● **Source extract**
= Beginning of Section =

Let me be very clear—you’re not the only person wondering how to get their groove back. Relationships are living, breathing things that change and grow along with us, so it’s natural that our approach to sex and intimacy changes too. With your getaway coming up, I’ve got some tips to help you make it a special weekend for both of you:
Reflect on what you want. I hear how much you care about meeting your husband’s needs, but your needs are just as important. What kind of intimacy feels interesting or exciting to you? What has been in your way these past two years? Being confident about what you want and how you feel will make sure that you both have a good time and continue that connection, rather than falling back into another dry spell.
Talk to your husband. Rather than surprising him, start a conversation with him before your trip to share how you feel and learn what he would like. So much of intimacy is tied up in knowing that our partners are enjoying it as much as we are. Talking about things ahead of time gives you each the opportunity to share so that you have a truly mind-blowing weekend.

= End of Section =

● **Provided material**

= Beginning of Section =

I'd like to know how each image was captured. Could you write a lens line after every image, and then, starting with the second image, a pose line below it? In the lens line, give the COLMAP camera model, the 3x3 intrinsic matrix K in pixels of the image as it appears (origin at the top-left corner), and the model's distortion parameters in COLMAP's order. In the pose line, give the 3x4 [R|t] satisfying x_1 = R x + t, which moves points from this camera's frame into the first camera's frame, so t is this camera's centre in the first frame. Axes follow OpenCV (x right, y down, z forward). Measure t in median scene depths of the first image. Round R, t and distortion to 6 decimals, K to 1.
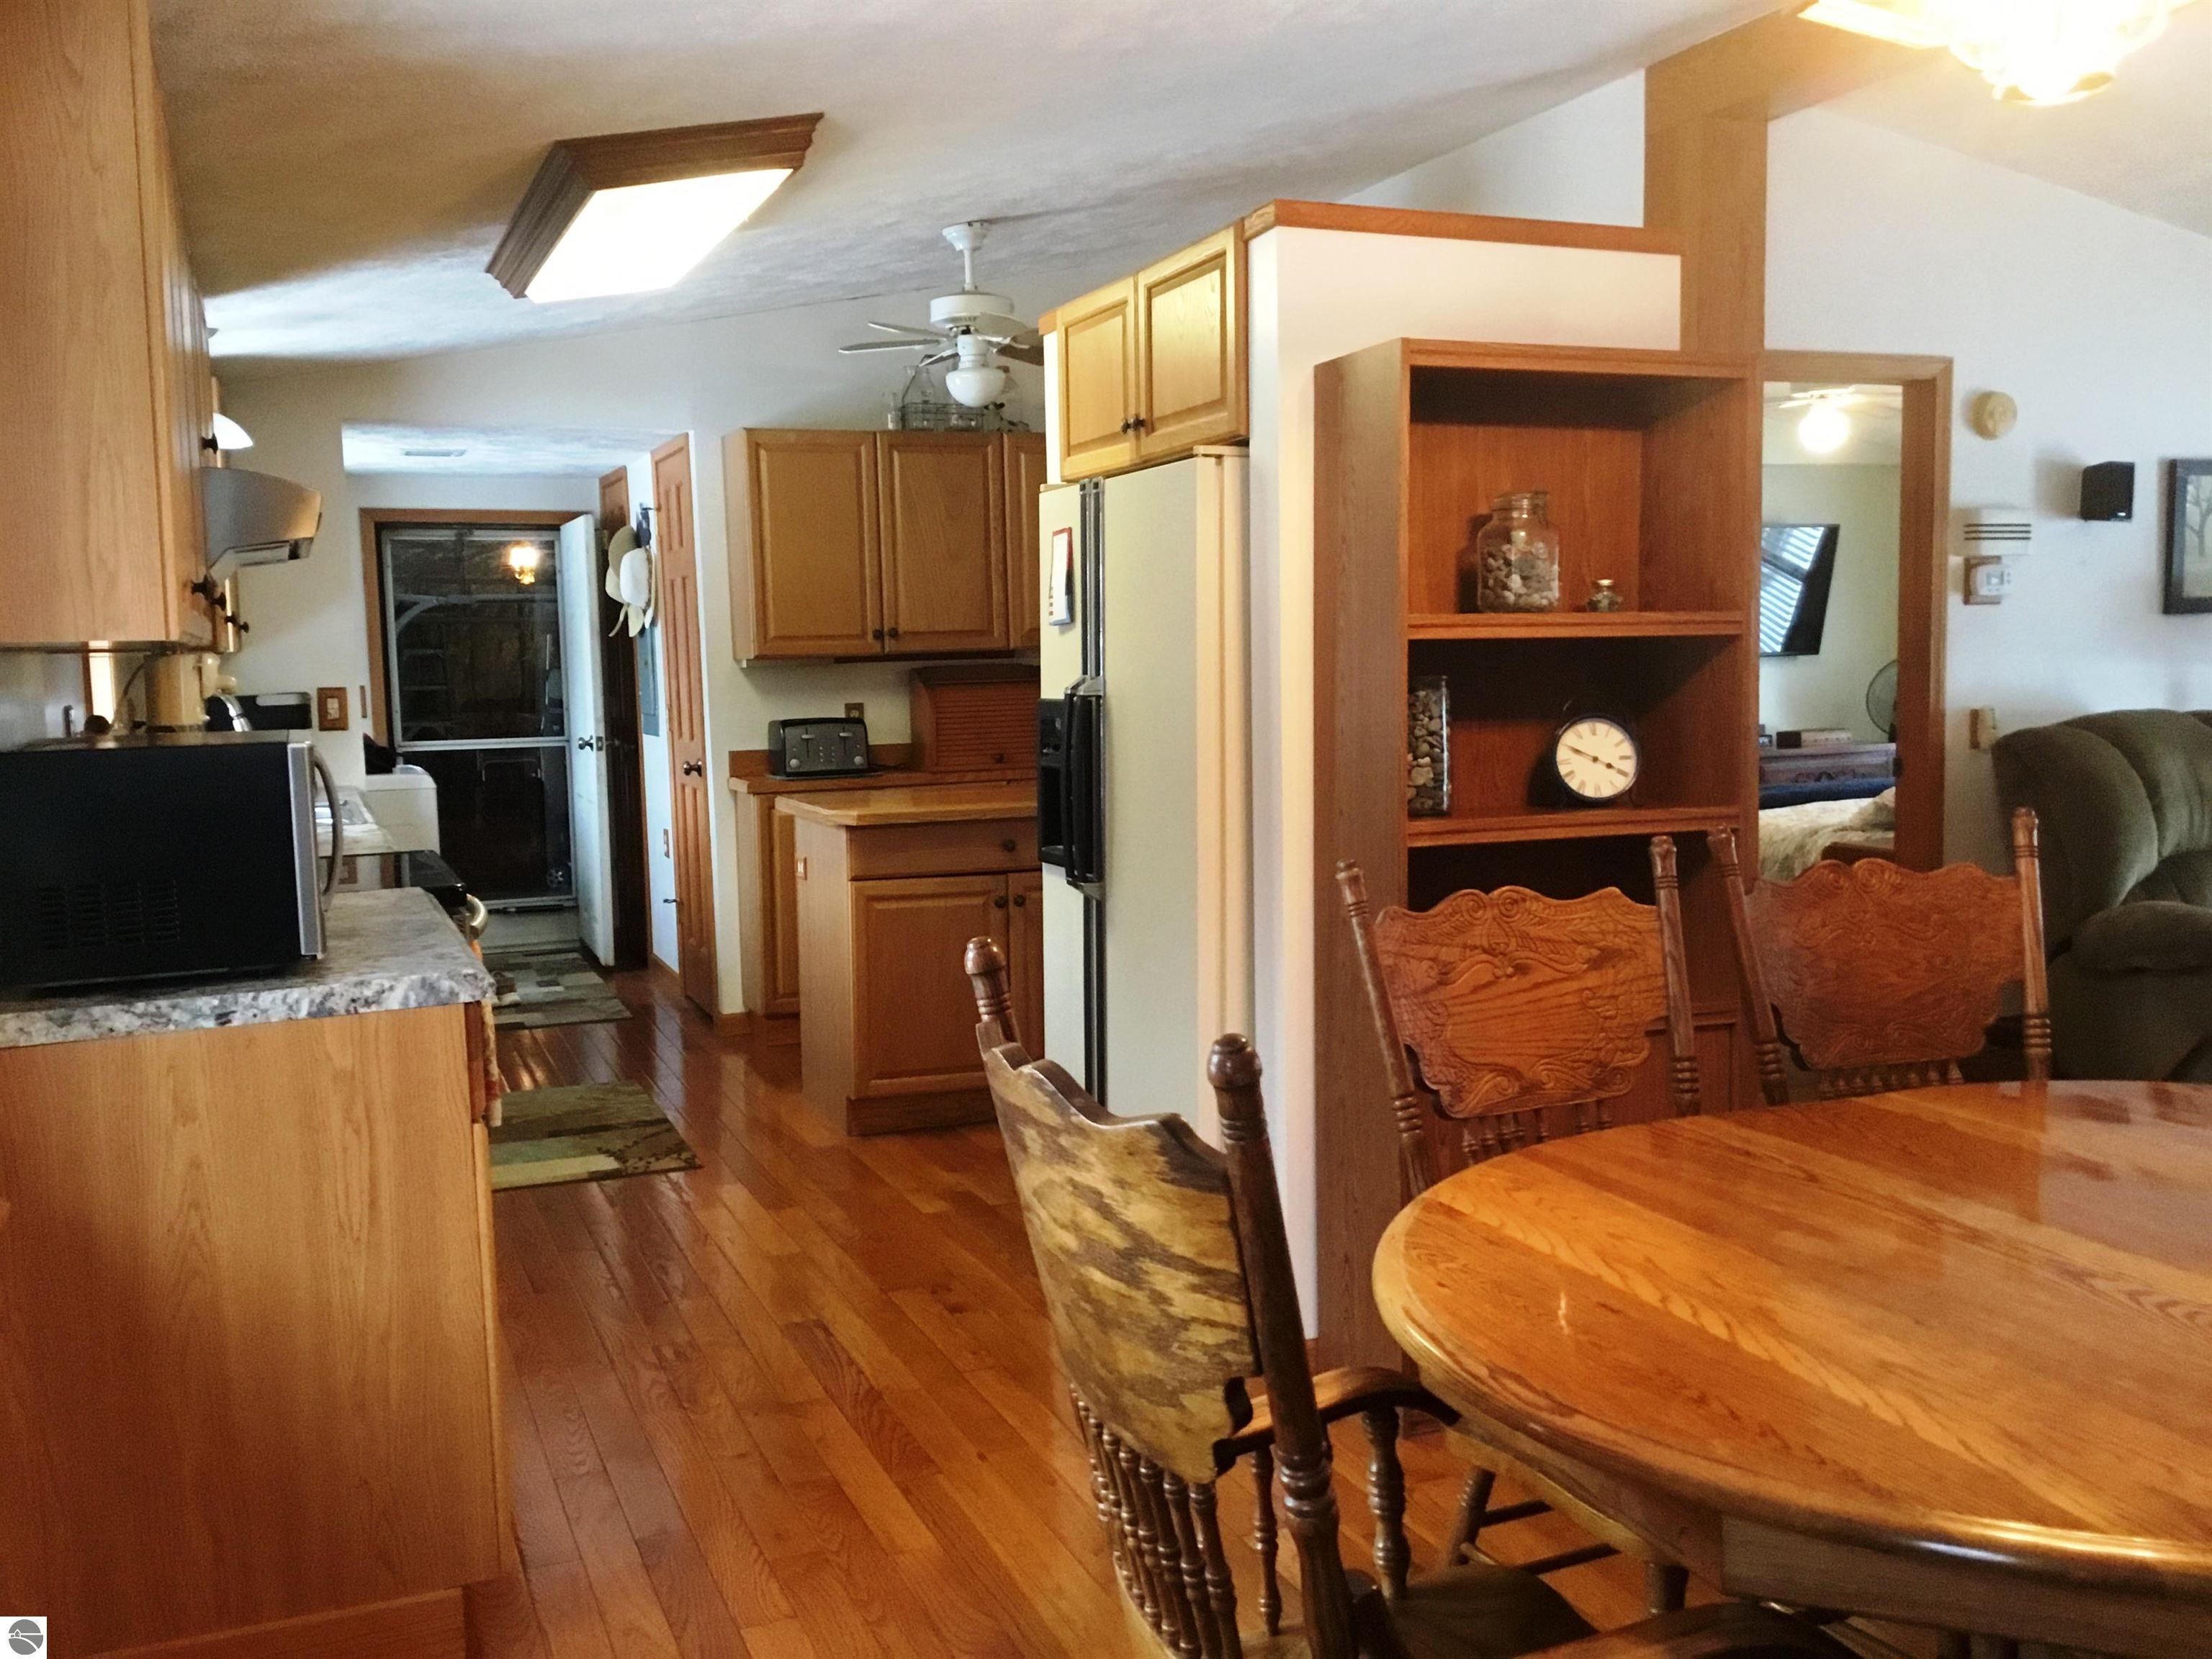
lens RADIAL K [[1981.3, 0, 1091.1], [0, 1981.3, 816.9], [0, 0, 1]] dist [0.099932, -0.169807]
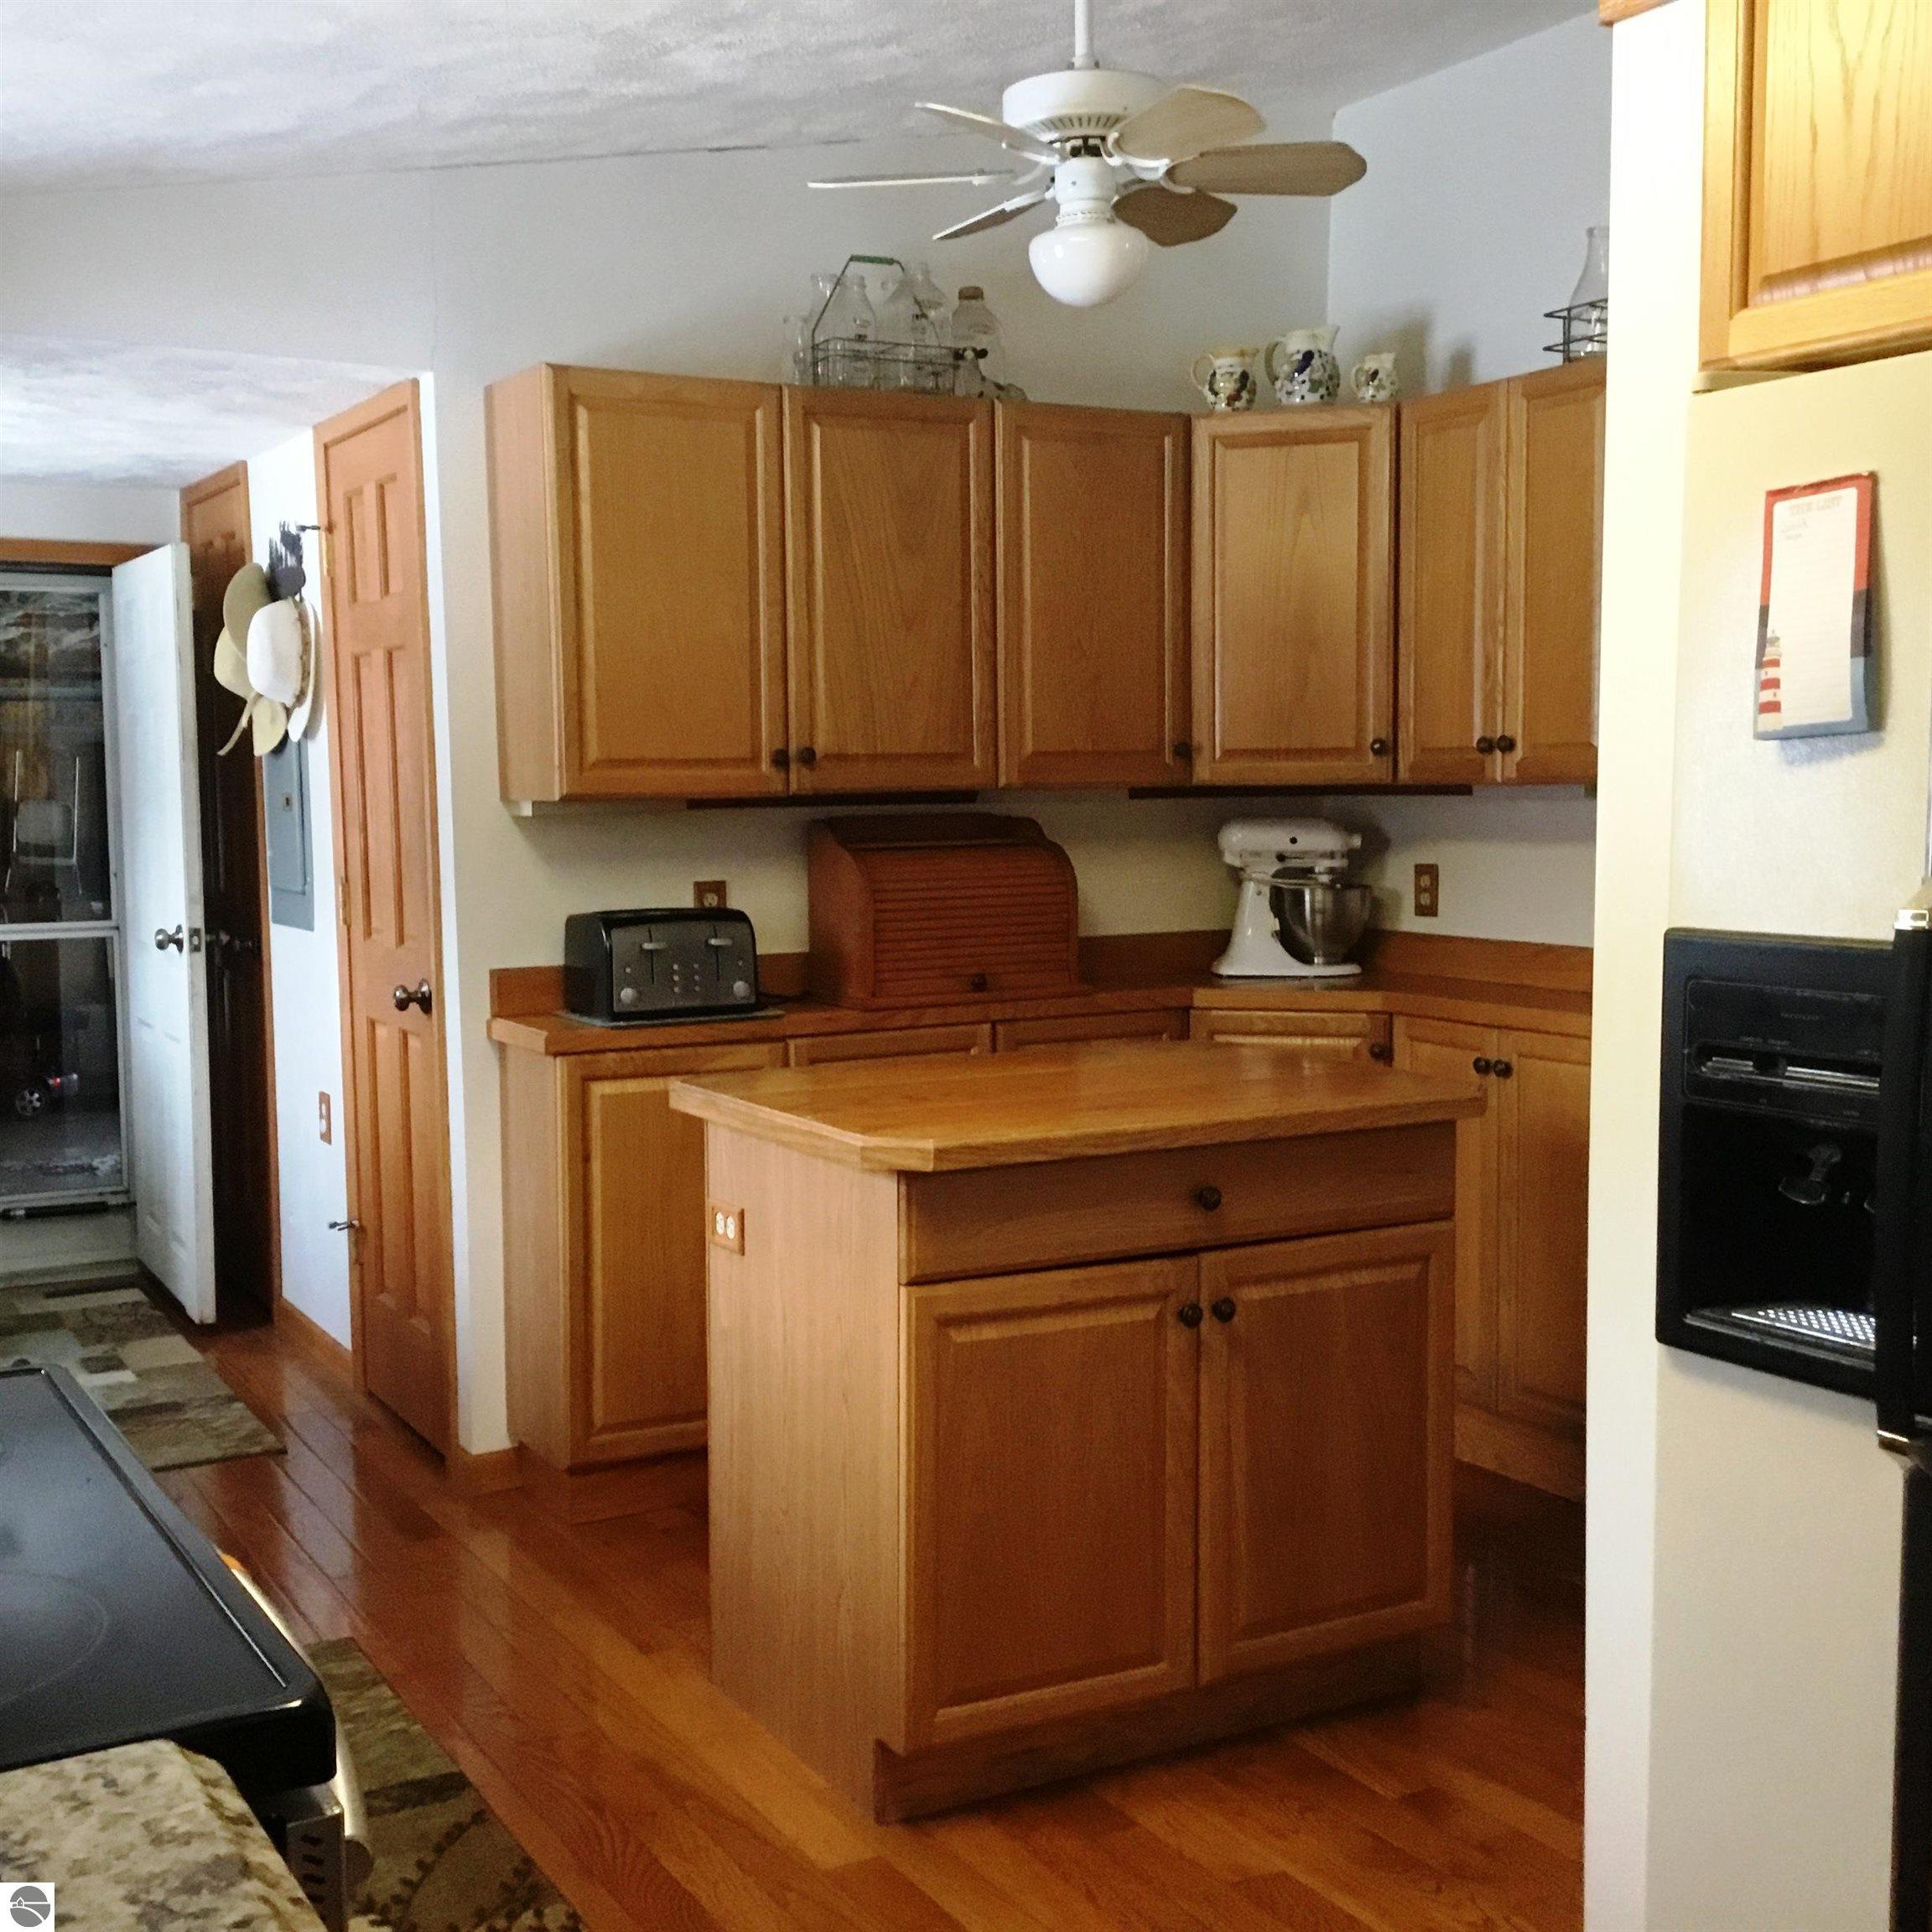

= End of Section =

● **Exercise**
Continue the advice on rekindling intimacy before the getaway, starting right after its final sentence. The material is drawn from a separate source.

● **Expected answer**
Come prepared. As we get older, our bodies change and we may need a little help to get things started. Erectile dysfunction, vaginal dryness—these are common experiences as we age, so consider talking to your husband about coming prepared for some romance.
Relax and have fun! After two years without sex, I can understand the pressure to “rock his world” on this vacation. Keep the atmosphere laid back and fun, be silly and take it one moment at a time. If your classic, go-to moves from earlier in your relationship aren’t doing the trick, give yourself permission to try something new together.
I’m confident that you guys will get your groove back and have a great time on your special getaway. What are you waiting for? Hang that Do Not Disturb sign on the door and enjoy!